Francine Brandão não sabe o que é distância. Francine Brandão está em São Paulo, no Brasil, e eu em Londres, no Reino Unido. Francine Brandão pouco se importa. Francine Brandão me inunda todo santo dia (minto, acho que fim de semana não) com os mais diversos convites. Francine Brandão quer porque quer minha companhia.

Francine Brandão não acredita em distâncias. Francine Brandão não aceita meu silêncio.
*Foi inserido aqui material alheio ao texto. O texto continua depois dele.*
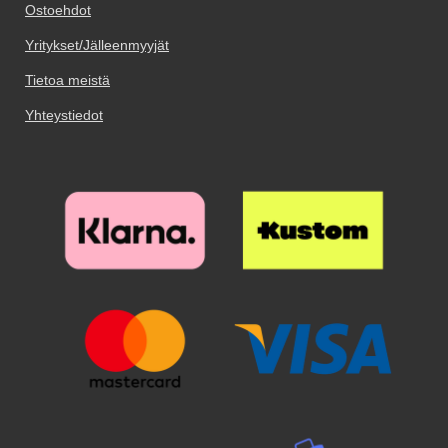
Ostoehdot
huolellisesti puhdistettu ennen
huolellisesti puhdistettu ennen
kuin asetat näytönsuojan
kuin asetat näytönsuojan
Yritykset/Jälleenmyyjät
paikoilleen. Kostea ja kuiva
paikoilleen. Kostea ja kuiva
puhdistuspyyhe tulevat paketissa
puhdistuspyyhe tulevat paketissa
Tietoa meistä
mukana. Puhdista teipillä
mukana. Puhdista teipillä
viimeisetkin pölyhiukkaset.
viimeisetkin pölyhiukkaset.
Yhteystiedot
Puhdistamiseen kannattaa
Puhdistamiseen kannattaa
panostaa, sillä pienikin näytölle
panostaa, sillä pienikin näytölle
jäävä pölyhiukkanen näkyy
jäävä pölyhiukkanen näkyy
selvästi suojalasin alta. Poista
selvästi suojalasin alta. Poista
suojakalvo ja aseta lasi näytön
suojakalvo ja aseta lasi näytön
päälle. Katso tarkasti mihin
päälle. Katso tarkasti mihin
suojan haluat ennen kuin asetat
suojan haluat ennen kuin asetat
sen paikoilleen. Kun lasi on
sen paikoilleen. Kun lasi on
haluamallasi paikalla, laske se
haluamallasi paikalla, laske se
varovaisesti näyttöä vasten. Älä
varovaisesti näyttöä vasten. Älä
hankaa. Kun olen päästänyt
hankaa. Kun olen päästänyt
suojalasista irti, se "imeytyy"
suojalasista irti, se "imeytyy"
itsestään näyttöön kiinni.
itsestään näyttöön kiinni.
Mahdolliset ilmakuplat hierotaan
Mahdolliset ilmakuplat hierotaan
ulos laitaa kohden esimerkiksi
ulos laitaa kohden esimerkiksi
luottokortin avulla. Pienimmät
luottokortin avulla. Pienimmät
ilmakuplat voivat kadota itsestään
ilmakuplat voivat kadota itsestään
Francine Brandão não reconhece meu não-comparecimento a todos os eventos em que ela espera me ver, contar comigo, fazer sabe Deus o que com este pobre deste velho expatriado estropiado.

Francine Brandão deseja meu corpo? Francine Brandão se apaixonou por meu espírito? Francine Brandão bateu em porta errada, ou, mais precisamente, emailou mal, muito mal.

Francine sem véus

Francine Brandão é assessora de comunicação, a segunda profissão mais comum no Brasil eletrônico. Francine Brandão, por um mistério inexplicável, ou canalhice de um inimigo, obteve meu endereço eletrônico pessoal.

Como faz parte de sua profissão, digitou alguma tecla da vida e passei a ser mais um objeto e alvo em seu dia-a-dia agitado, onde viver não é mais que comparecer à estréia de filmes chatos, peças chatas, lançamentos de livros chatos, concertos de gente chata, palestras de chatos – chatices, chatices, chatices.

Deve dar um dinheirão a profissão de assessoria de comunicação. É só bater umas linhas no computador, “acessar” (como devem dizer) o auto-corretor gramatical e ortográfico, dar mais uma imprensada (lato sensu) numa tecla e pronto: como num passe de mágica, como dizem as pessoas insuportavelmente chatas, a função assessorial foi cumprida. Pouco importa se foi importunar gente a 9 mil quilômetros de distância ou pessoas absolutamente desinteressadas do que se passa com as chatices de um Brasil já chato pela própria natureza.

O negócio é faturar. Será que os clientes de Francine Brandão sabem da perda de tempo que ela ocasiona? Do número de pessoas que ela aliena? Saberão da má vontade que Francine Brandão gera e distribui, como aqueles chatos nas ruas tacando volante na mão dos passantes? Saberão ainda que Francine Brandão não tem nem de organização digna do nome, nem do mínimo de critério? Espero que alguém os informe.

A presuntada

Francine Brandão é apenas uma das pessoas responsáveis pelo fenômeno mundial do “spam”, esse inferno informático a qual todo internauta está sujeito. Pesquisas recentes dão como 7 bilhões o número de “spams” enviados diariamente pelo mundo afora.

De cada 10 emails, 9 são “spam”. Muitos deles não originados pela Francine Brandão – essa é meu inferno particular. Os bem-informatizados dizem que os números tendem a crescer.

Pequeno parágrafo possivelmente tão desnecessário quanto a Francine Brandão: “spam” vem de um esquete dos Monty Python em que acaba todo mundo endoidecido repetidamente seguidamente a palavra “spam”.

Por quê “spam”? Porque durante a segunda guerra mundial, com o brutal racionamento, os britânicos só tinham em fartura o spam”. Palavra e lata de comida de origem americana, metade “spice” (tempero), metade “ham” (presunto): “spiced ham”. Quer dizer, nossa presuntada. Cortada em fatias, condimentada com cravo e mel, e cozinhada no forno, eu gosto.

Não gosto é da Francine Brandão. Essa sim poderiam cortar em fatias e mandar para o forno. Francine Brandão que, num único dia de novembro, me mandou 13 “spams”, driblando meu filtro e marcando um de seus muitos tentos contra minha saúde mental. Parabéns, Francine Brandão.